Problem
Below are the records; collect from them each line containing the string "FilePolarity".

Data to examine
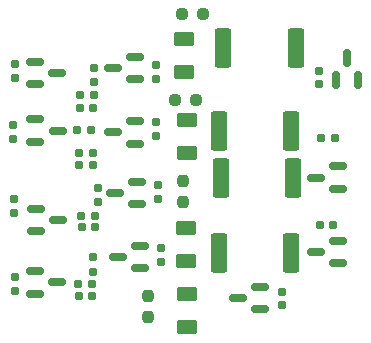
<source format=gbr>
%TF.GenerationSoftware,KiCad,Pcbnew,7.0.6*%
%TF.CreationDate,2023-10-31T01:28:30+01:00*%
%TF.ProjectId,BMSv2,424d5376-322e-46b6-9963-61645f706362,rev?*%
%TF.SameCoordinates,Original*%
%TF.FileFunction,Paste,Bot*%
%TF.FilePolarity,Positive*%
%FSLAX46Y46*%
G04 Gerber Fmt 4.6, Leading zero omitted, Abs format (unit mm)*
G04 Created by KiCad (PCBNEW 7.0.6) date 2023-10-31 01:28:30*
%MOMM*%
%LPD*%
G01*
G04 APERTURE LIST*
G04 Aperture macros list*
%AMRoundRect*
0 Rectangle with rounded corners*
0 $1 Rounding radius*
0 $2 $3 $4 $5 $6 $7 $8 $9 X,Y pos of 4 corners*
0 Add a 4 corners polygon primitive as box body*
4,1,4,$2,$3,$4,$5,$6,$7,$8,$9,$2,$3,0*
0 Add four circle primitives for the rounded corners*
1,1,$1+$1,$2,$3*
1,1,$1+$1,$4,$5*
1,1,$1+$1,$6,$7*
1,1,$1+$1,$8,$9*
0 Add four rect primitives between the rounded corners*
20,1,$1+$1,$2,$3,$4,$5,0*
20,1,$1+$1,$4,$5,$6,$7,0*
20,1,$1+$1,$6,$7,$8,$9,0*
20,1,$1+$1,$8,$9,$2,$3,0*%
G04 Aperture macros list end*
%ADD10RoundRect,0.160000X0.197500X0.160000X-0.197500X0.160000X-0.197500X-0.160000X0.197500X-0.160000X0*%
%ADD11RoundRect,0.150000X0.587500X0.150000X-0.587500X0.150000X-0.587500X-0.150000X0.587500X-0.150000X0*%
%ADD12RoundRect,0.249999X0.450001X1.425001X-0.450001X1.425001X-0.450001X-1.425001X0.450001X-1.425001X0*%
%ADD13RoundRect,0.160000X0.160000X-0.197500X0.160000X0.197500X-0.160000X0.197500X-0.160000X-0.197500X0*%
%ADD14RoundRect,0.160000X-0.160000X0.197500X-0.160000X-0.197500X0.160000X-0.197500X0.160000X0.197500X0*%
%ADD15RoundRect,0.150000X-0.587500X-0.150000X0.587500X-0.150000X0.587500X0.150000X-0.587500X0.150000X0*%
%ADD16RoundRect,0.237500X0.237500X-0.250000X0.237500X0.250000X-0.237500X0.250000X-0.237500X-0.250000X0*%
%ADD17RoundRect,0.155000X0.155000X-0.212500X0.155000X0.212500X-0.155000X0.212500X-0.155000X-0.212500X0*%
%ADD18RoundRect,0.250000X0.625000X-0.375000X0.625000X0.375000X-0.625000X0.375000X-0.625000X-0.375000X0*%
%ADD19RoundRect,0.155000X0.212500X0.155000X-0.212500X0.155000X-0.212500X-0.155000X0.212500X-0.155000X0*%
%ADD20RoundRect,0.237500X-0.250000X-0.237500X0.250000X-0.237500X0.250000X0.237500X-0.250000X0.237500X0*%
%ADD21RoundRect,0.237500X-0.237500X0.250000X-0.237500X-0.250000X0.237500X-0.250000X0.237500X0.250000X0*%
%ADD22RoundRect,0.150000X0.150000X-0.587500X0.150000X0.587500X-0.150000X0.587500X-0.150000X-0.587500X0*%
G04 APERTURE END LIST*
D10*
%TO.C,R16*%
X83680900Y-60528200D03*
X82485900Y-60528200D03*
%TD*%
D11*
%TO.C,Q15*%
X104623600Y-63581400D03*
X104623600Y-65481400D03*
X102748600Y-64531400D03*
%TD*%
D12*
%TO.C,R41*%
X100992400Y-53568600D03*
X94892400Y-53568600D03*
%TD*%
D13*
%TO.C,R12*%
X89179400Y-56172700D03*
X89179400Y-54977700D03*
%TD*%
D14*
%TO.C,R26*%
X77190600Y-66319400D03*
X77190600Y-67514400D03*
%TD*%
D15*
%TO.C,Q2*%
X78897000Y-56623700D03*
X78897000Y-54723700D03*
X80772000Y-55673700D03*
%TD*%
D11*
%TO.C,Q3*%
X87399100Y-54281700D03*
X87399100Y-56181700D03*
X85524100Y-55231700D03*
%TD*%
D15*
%TO.C,Q4*%
X78968600Y-61502200D03*
X78968600Y-59602200D03*
X80843600Y-60552200D03*
%TD*%
D13*
%TO.C,R27*%
X77254700Y-74155900D03*
X77254700Y-72960900D03*
%TD*%
D11*
%TO.C,Q17*%
X97993200Y-73792000D03*
X97993200Y-75692000D03*
X96118200Y-74742000D03*
%TD*%
D16*
%TO.C,R39*%
X91490800Y-66596900D03*
X91490800Y-64771900D03*
%TD*%
D17*
%TO.C,C24*%
X102981800Y-56602200D03*
X102981800Y-55467200D03*
%TD*%
D10*
%TO.C,R17*%
X83870800Y-62484000D03*
X82675800Y-62484000D03*
%TD*%
D12*
%TO.C,R43*%
X100789200Y-64566800D03*
X94689200Y-64566800D03*
%TD*%
D18*
%TO.C,D5*%
X91768300Y-77213000D03*
X91768300Y-74413000D03*
%TD*%
D19*
%TO.C,C25*%
X104311300Y-61160900D03*
X103176300Y-61160900D03*
%TD*%
D10*
%TO.C,R23*%
X83795800Y-73558400D03*
X82600800Y-73558400D03*
%TD*%
D19*
%TO.C,C30*%
X84006500Y-68707000D03*
X82871500Y-68707000D03*
%TD*%
D20*
%TO.C,R37*%
X91340300Y-50673000D03*
X93165300Y-50673000D03*
%TD*%
D11*
%TO.C,Q5*%
X87407800Y-59756000D03*
X87407800Y-61656000D03*
X85532800Y-60706000D03*
%TD*%
D14*
%TO.C,R13*%
X83921600Y-55243800D03*
X83921600Y-56438800D03*
%TD*%
D18*
%TO.C,D2*%
X91541600Y-55603600D03*
X91541600Y-52803600D03*
%TD*%
D15*
%TO.C,Q6*%
X79047100Y-69047400D03*
X79047100Y-67147400D03*
X80922100Y-68097400D03*
%TD*%
D12*
%TO.C,R42*%
X100636800Y-60553600D03*
X94536800Y-60553600D03*
%TD*%
%TO.C,R44*%
X100638800Y-70916800D03*
X94538800Y-70916800D03*
%TD*%
D15*
%TO.C,Q8*%
X78935700Y-74356000D03*
X78935700Y-72456000D03*
X80810700Y-73406000D03*
%TD*%
D11*
%TO.C,Q16*%
X104594900Y-69865200D03*
X104594900Y-71765200D03*
X102719900Y-70815200D03*
%TD*%
D20*
%TO.C,R38*%
X90781500Y-57962800D03*
X92606500Y-57962800D03*
%TD*%
D13*
%TO.C,R25*%
X77038200Y-61227300D03*
X77038200Y-60032300D03*
%TD*%
D11*
%TO.C,Q9*%
X87807800Y-70307200D03*
X87807800Y-72207200D03*
X85932800Y-71257200D03*
%TD*%
D10*
%TO.C,R20*%
X84036500Y-67741800D03*
X82841500Y-67741800D03*
%TD*%
D17*
%TO.C,C27*%
X99822000Y-75345100D03*
X99822000Y-74210100D03*
%TD*%
D19*
%TO.C,C28*%
X83879500Y-58635300D03*
X82744500Y-58635300D03*
%TD*%
D13*
%TO.C,R24*%
X77275500Y-56133500D03*
X77275500Y-54938500D03*
%TD*%
%TO.C,R21*%
X89613500Y-71702300D03*
X89613500Y-70507300D03*
%TD*%
D18*
%TO.C,D4*%
X91719400Y-71602600D03*
X91719400Y-68802600D03*
%TD*%
D14*
%TO.C,R22*%
X83807900Y-71284500D03*
X83807900Y-72479500D03*
%TD*%
D13*
%TO.C,R18*%
X89357200Y-66371400D03*
X89357200Y-65176400D03*
%TD*%
D18*
%TO.C,D3*%
X91795600Y-62461600D03*
X91795600Y-59661600D03*
%TD*%
D13*
%TO.C,R19*%
X84226400Y-66586700D03*
X84226400Y-65391700D03*
%TD*%
D11*
%TO.C,Q7*%
X87604600Y-64897000D03*
X87604600Y-66797000D03*
X85729600Y-65847000D03*
%TD*%
D19*
%TO.C,C31*%
X83765800Y-74523600D03*
X82630800Y-74523600D03*
%TD*%
%TO.C,C29*%
X83828700Y-63474600D03*
X82693700Y-63474600D03*
%TD*%
D21*
%TO.C,R40*%
X88519000Y-74525500D03*
X88519000Y-76350500D03*
%TD*%
D10*
%TO.C,R14*%
X83909500Y-57517700D03*
X82714500Y-57517700D03*
%TD*%
D13*
%TO.C,R15*%
X89213500Y-60998700D03*
X89213500Y-59803700D03*
%TD*%
D19*
%TO.C,C26*%
X104184300Y-68531400D03*
X103049300Y-68531400D03*
%TD*%
D22*
%TO.C,Q14*%
X106319400Y-56235600D03*
X104419400Y-56235600D03*
X105369400Y-54360600D03*
%TD*%
M02*

</source>
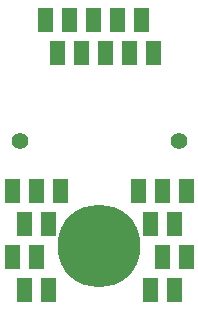
<source format=gbr>
G04 start of page 8 for group -4063 idx -4063 *
G04 Title: (unknown), componentmask *
G04 Creator: pcb 20110918 *
G04 CreationDate: Tue Nov 19 21:14:11 2013 UTC *
G04 For: fosse *
G04 Format: Gerber/RS-274X *
G04 PCB-Dimensions: 72000 152000 *
G04 PCB-Coordinate-Origin: lower left *
%MOIN*%
%FSLAX25Y25*%
%LNTOPMASK*%
%ADD47R,0.0500X0.0500*%
%ADD46C,0.0554*%
%ADD45C,0.2760*%
G54D45*X36000Y58000D03*
G54D46*X62575Y93205D03*
X9425D03*
G54D47*X7000Y78000D02*Y75000D01*
X11000Y67000D02*Y64000D01*
X7000Y56000D02*Y53000D01*
X11000Y45000D02*Y42000D01*
X15000Y78000D02*Y75000D01*
X19000Y67000D02*Y64000D01*
X15000Y56000D02*Y53000D01*
X19000Y45000D02*Y42000D01*
X23000Y78000D02*Y75000D01*
X53000Y67000D02*Y64000D01*
Y45000D02*Y42000D01*
X65000Y78000D02*Y75000D01*
X57000Y78000D02*Y75000D01*
X61000Y67000D02*Y64000D01*
X65000Y56000D02*Y53000D01*
X57000Y56000D02*Y53000D01*
X61000Y45000D02*Y42000D01*
X49000Y78000D02*Y75000D01*
X18000Y135000D02*Y132000D01*
X26000Y135000D02*Y132000D01*
X34000Y135000D02*Y132000D01*
X42000Y135000D02*Y132000D01*
X50000Y135000D02*Y132000D01*
X22000Y124000D02*Y121000D01*
X30000Y124000D02*Y121000D01*
X38000Y124000D02*Y121000D01*
X46000Y124000D02*Y121000D01*
X54000Y124000D02*Y121000D01*
M02*

</source>
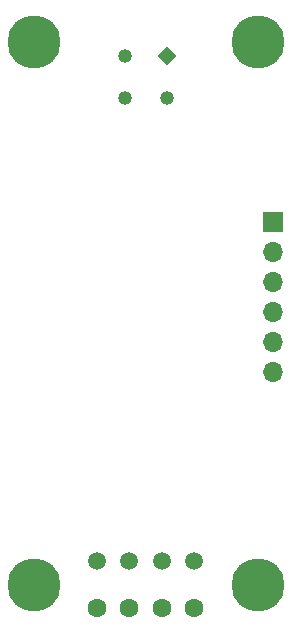
<source format=gbr>
%TF.GenerationSoftware,KiCad,Pcbnew,6.0.8-f2edbf62ab~116~ubuntu20.04.1*%
%TF.CreationDate,2022-10-23T17:18:19+02:00*%
%TF.ProjectId,TireTempSensor_v2.0,54697265-5465-46d7-9053-656e736f725f,rev?*%
%TF.SameCoordinates,Original*%
%TF.FileFunction,Soldermask,Bot*%
%TF.FilePolarity,Negative*%
%FSLAX46Y46*%
G04 Gerber Fmt 4.6, Leading zero omitted, Abs format (unit mm)*
G04 Created by KiCad (PCBNEW 6.0.8-f2edbf62ab~116~ubuntu20.04.1) date 2022-10-23 17:18:19*
%MOMM*%
%LPD*%
G01*
G04 APERTURE LIST*
G04 Aperture macros list*
%AMRotRect*
0 Rectangle, with rotation*
0 The origin of the aperture is its center*
0 $1 length*
0 $2 width*
0 $3 Rotation angle, in degrees counterclockwise*
0 Add horizontal line*
21,1,$1,$2,0,0,$3*%
G04 Aperture macros list end*
%ADD10C,4.500000*%
%ADD11C,1.500000*%
%ADD12C,1.600000*%
%ADD13RotRect,1.192000X1.192000X45.000000*%
%ADD14C,1.192000*%
%ADD15R,1.700000X1.700000*%
%ADD16O,1.700000X1.700000*%
G04 APERTURE END LIST*
D10*
%TO.C,H4*%
X103250000Y-67500000D03*
%TD*%
%TO.C,H2*%
X103250000Y-113500000D03*
%TD*%
D11*
%TO.C,J2*%
X114125000Y-111500000D03*
X116875000Y-111500000D03*
X108625000Y-111500000D03*
X111375000Y-111500000D03*
D12*
X116875000Y-115500000D03*
X114125000Y-115500000D03*
X111375000Y-115500000D03*
X108625000Y-115500000D03*
%TD*%
D10*
%TO.C,H3*%
X122250000Y-67500000D03*
%TD*%
%TO.C,H1*%
X122250000Y-113500000D03*
%TD*%
D13*
%TO.C,IC2*%
X114546052Y-68703950D03*
D14*
X114546052Y-72296052D03*
X110953950Y-72296052D03*
X110953950Y-68703950D03*
%TD*%
D15*
%TO.C,J1*%
X123500000Y-82750000D03*
D16*
X123500000Y-85290000D03*
X123500000Y-87830000D03*
X123500000Y-90370000D03*
X123500000Y-92910000D03*
X123500000Y-95450000D03*
%TD*%
M02*

</source>
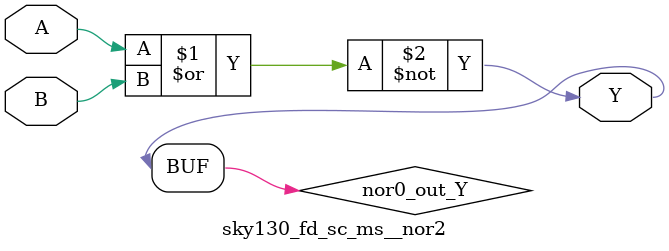
<source format=v>



module sky130_fd_sc_ms__nor2 (
    Y,
    A,
    B
);

    output Y;
    input  A;
    input  B;

    wire nor0_out_Y;

    nor nor0 (nor0_out_Y, A, B           );
    buf buf0 (Y         , nor0_out_Y     );

endmodule

</source>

Your solution
%TF.FilePolarity,Positive*%
%TF.FilePolarity,Negative*%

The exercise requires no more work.